10° Puisque, sans Dieu, le monde ne pourrait pas avoir été créé, comme vous en convenez, et puisque je vous ai prouvé que l’homme n’est pas libre, il s’ensuit que, puisqu’il y a un Dieu, il y a une nécessité absolue, et puisqu’il y a une nécessité absolue, l’homme doit, par conséquent, y être assujetti, et ne saurait avoir de liberté.

11° Lorsqu’on parle des hommes, toutes les comparaisons prises des hommes peuvent cadrer ; mais, dès qu’on parle de Dieu, il me paraît que toutes ces comparaisons deviennent fausses, puisque en cela nous lui attribuons des idées humaines, nous le faisons agir comme un homme, et nous lui faisons jouer un rôle qui est entièrement opposé à sa majesté.

Réfuterai-je encore le système des sociniens, après avoir suffisamment établi le mien ? Dès qu’il est démontré que Dieu ne saurait rien faire de contraire à son essence, on en peut tirer la conséquence que tout ce qu’on peut dire pour prouver la liberté de l’homme sera toujours également faux. Le système de Wolff est fondé sur les attributs qu’on a démontrés en Dieu ; le système contraire n’a d’autre base que des suppositions évidemment fausses. Vous comprenez que tous les autres s’écroulent d’eux-mêmes.

## Exercices
1. Mettez à jour le passage de l'extrait sur la liberté de l'homme qui s'ouvre sur les mots contenant « Réfuterai-je encore le » et se clôt sur « autres s’écroulent d’eux-mêmes. », en remplaçant « Wolff » par « Leibniz ».
2. Poursuivez l'extrait sur la liberté de l'homme après sa dernière phrase.

## Données fournies
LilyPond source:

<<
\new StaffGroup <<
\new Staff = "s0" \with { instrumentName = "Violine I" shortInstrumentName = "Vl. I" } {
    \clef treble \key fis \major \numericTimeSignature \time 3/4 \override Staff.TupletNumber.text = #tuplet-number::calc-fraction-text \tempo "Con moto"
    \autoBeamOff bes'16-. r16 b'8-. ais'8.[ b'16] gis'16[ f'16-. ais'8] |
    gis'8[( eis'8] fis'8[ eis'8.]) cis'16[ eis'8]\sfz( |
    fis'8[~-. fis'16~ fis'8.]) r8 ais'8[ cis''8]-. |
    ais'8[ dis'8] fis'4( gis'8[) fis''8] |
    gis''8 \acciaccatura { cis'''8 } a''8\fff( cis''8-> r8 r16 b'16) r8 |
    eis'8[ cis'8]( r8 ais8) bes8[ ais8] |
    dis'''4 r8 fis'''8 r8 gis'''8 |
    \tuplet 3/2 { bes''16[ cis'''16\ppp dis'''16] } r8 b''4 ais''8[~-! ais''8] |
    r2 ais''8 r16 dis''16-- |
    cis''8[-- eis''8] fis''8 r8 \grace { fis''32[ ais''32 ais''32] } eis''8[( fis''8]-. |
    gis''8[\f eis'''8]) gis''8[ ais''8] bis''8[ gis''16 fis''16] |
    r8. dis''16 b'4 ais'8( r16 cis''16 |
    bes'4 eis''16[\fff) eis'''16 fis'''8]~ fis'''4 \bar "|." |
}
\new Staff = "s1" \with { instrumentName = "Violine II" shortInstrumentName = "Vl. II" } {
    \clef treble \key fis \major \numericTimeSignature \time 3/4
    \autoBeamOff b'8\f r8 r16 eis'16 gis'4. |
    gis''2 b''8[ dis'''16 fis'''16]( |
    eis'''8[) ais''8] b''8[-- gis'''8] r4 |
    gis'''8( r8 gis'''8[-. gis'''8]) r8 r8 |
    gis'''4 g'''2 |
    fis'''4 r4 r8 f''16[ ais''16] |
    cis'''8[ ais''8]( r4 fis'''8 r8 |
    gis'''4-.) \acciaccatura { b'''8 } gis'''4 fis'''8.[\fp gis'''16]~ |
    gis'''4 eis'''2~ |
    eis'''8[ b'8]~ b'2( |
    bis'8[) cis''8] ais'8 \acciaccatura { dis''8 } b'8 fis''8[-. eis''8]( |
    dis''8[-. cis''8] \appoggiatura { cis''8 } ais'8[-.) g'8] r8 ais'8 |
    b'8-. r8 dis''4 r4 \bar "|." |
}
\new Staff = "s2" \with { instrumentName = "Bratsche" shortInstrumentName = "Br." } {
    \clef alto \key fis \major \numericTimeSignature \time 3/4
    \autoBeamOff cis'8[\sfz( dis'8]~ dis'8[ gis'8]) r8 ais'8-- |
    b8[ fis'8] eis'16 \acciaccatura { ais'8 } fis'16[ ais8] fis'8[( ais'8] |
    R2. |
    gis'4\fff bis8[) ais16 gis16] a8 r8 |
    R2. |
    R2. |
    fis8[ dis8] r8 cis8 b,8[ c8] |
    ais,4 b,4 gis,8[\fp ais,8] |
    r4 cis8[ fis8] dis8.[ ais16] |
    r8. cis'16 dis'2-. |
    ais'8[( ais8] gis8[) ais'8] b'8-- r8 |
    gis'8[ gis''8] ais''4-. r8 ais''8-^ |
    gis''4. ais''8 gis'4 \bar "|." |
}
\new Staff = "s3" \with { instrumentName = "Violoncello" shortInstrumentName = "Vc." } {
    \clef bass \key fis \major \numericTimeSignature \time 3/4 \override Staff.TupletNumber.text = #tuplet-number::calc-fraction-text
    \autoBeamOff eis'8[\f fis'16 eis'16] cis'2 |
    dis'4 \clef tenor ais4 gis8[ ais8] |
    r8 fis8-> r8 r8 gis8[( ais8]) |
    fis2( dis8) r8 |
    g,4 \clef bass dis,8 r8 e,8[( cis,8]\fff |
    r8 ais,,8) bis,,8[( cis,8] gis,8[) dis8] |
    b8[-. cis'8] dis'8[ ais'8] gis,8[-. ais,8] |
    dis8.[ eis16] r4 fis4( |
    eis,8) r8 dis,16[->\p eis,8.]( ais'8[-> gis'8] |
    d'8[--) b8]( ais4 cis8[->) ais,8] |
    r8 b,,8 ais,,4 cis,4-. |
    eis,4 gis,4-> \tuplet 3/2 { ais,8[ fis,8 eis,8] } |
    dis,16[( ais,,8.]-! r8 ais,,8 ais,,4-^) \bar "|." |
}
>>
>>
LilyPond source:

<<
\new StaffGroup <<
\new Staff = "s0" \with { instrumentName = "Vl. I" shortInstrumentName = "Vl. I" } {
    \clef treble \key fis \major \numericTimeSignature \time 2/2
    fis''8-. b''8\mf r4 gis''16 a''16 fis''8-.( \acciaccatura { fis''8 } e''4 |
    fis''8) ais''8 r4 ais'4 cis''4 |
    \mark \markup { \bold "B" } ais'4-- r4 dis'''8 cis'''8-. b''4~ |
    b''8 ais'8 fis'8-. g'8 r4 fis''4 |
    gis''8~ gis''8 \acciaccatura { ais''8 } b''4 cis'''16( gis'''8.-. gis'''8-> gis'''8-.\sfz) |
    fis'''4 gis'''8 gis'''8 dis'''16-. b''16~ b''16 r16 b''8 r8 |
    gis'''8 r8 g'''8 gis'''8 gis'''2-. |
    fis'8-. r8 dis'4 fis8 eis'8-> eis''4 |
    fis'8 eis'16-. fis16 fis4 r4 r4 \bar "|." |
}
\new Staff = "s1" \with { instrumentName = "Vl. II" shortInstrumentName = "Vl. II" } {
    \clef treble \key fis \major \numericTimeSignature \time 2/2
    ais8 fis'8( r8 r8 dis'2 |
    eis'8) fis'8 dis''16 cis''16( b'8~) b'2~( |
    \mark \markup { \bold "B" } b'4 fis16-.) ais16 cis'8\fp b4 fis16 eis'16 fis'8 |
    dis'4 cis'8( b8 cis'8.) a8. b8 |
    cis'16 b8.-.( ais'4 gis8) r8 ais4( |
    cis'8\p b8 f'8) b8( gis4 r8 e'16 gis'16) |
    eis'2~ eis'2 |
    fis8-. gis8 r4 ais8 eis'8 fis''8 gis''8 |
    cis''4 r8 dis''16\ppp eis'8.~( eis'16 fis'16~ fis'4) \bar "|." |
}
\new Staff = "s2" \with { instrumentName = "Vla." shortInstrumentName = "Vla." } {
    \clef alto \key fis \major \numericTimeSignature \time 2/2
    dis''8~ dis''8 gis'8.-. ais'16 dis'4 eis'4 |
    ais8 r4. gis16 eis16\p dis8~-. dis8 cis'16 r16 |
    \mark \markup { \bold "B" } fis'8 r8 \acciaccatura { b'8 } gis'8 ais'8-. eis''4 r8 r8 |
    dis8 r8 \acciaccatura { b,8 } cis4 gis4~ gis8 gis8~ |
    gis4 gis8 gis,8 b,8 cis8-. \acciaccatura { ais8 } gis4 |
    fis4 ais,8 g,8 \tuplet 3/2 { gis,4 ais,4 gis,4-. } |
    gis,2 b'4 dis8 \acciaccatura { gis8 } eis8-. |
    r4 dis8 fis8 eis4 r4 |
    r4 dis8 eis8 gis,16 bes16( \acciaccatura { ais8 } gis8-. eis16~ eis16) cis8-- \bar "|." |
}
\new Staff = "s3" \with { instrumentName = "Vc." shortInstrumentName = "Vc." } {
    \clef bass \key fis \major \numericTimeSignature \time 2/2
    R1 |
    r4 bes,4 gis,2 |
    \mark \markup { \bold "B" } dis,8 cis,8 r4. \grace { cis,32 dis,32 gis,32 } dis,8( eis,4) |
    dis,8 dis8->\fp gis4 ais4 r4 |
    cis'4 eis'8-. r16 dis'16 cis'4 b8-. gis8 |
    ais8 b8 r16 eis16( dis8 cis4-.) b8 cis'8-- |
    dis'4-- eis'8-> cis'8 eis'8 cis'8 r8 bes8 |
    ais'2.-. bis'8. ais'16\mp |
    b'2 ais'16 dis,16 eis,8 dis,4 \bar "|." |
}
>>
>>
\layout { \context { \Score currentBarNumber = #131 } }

## Corrigés
1.
Réfuterai-je encore le système des sociniens, après avoir suffisamment établi le mien ? Dès qu’il est démontré que Dieu ne saurait rien faire de contraire à son essence, on en peut tirer la conséquence que tout ce qu’on peut dire pour prouver la liberté de l’homme sera toujours également faux. Le système de Leibniz est fondé sur les attributs qu’on a démontrés en Dieu ; le système contraire n’a d’autre base que des suppositions évidemment fausses. Vous comprenez que tous les autres s’écroulent d’eux-mêmes.

2.
Pour ne rien laisser en arrière, je dois vous faire remarquer une inconséquence qui me paraît être dans le plaisir que Dieu prend de voir agir des créatures libres. On ne s’aperçoit pas qu’on juge de toutes choses par un certain retour qu’on fait sur soi-même ; par exemple, un homme prend plaisir à voir une république laborieuse de fourmis pourvoir avec une espèce de sagesse à sa subsistance : de là on s’imagine que Dieu doit trouver le même plaisir aux actions des hommes. Mais on ne s’aperçoit pas, en raisonnant de la sorte, que le plaisir est une passion humaine, et que, comme Dieu n’est pas un homme, qu’il est un être parfaitement heureux en lui-même, il n’est susceptible de recevoir aucune impression, ni de joie, ni d’amour, ni de haine, ni de toutes les passions qui troublent les humains.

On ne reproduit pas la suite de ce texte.